* REQUIRED ACTION *
Please print every one of the entries below line for line, keeping each character as it stands, and leave the pictures out.

* RECORDED INFORMATION *
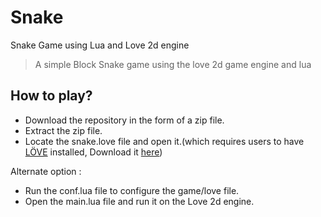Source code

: # Snake
Snake Game using Lua and Love 2d engine
> A simple Block Snake game using the love 2d game engine and lua
## How to play?
- Download the repository in the form of a zip file.
- Extract the zip file.
- Locate the snake.love file and open it.(which requires users to have [LÖVE](https://love2d.org/) installed, Download it [here](https://love2d.org/))

Alternate option :
- Run the conf.lua file to configure the game/love file.
- Open the main.lua file and run it on the Love 2d engine.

* EXERCISE RESULT *
Source code

: # Snake
Snake Game using Lua and Love 2d engine
> A simple Block Snake game using the love 2d game engine and lua
## How to play?
- Download the repository in the form of a zip file.
- Extract the zip file.
- Locate the snake.love file and open it.(which requires users to have [LÖVE](https://love2d.org/) installed, Download it [here](https://love2d.org/))

Alternate option :
- Run the conf.lua file to configure the game/love file.
- Open the main.lua file and run it on the Love 2d engine.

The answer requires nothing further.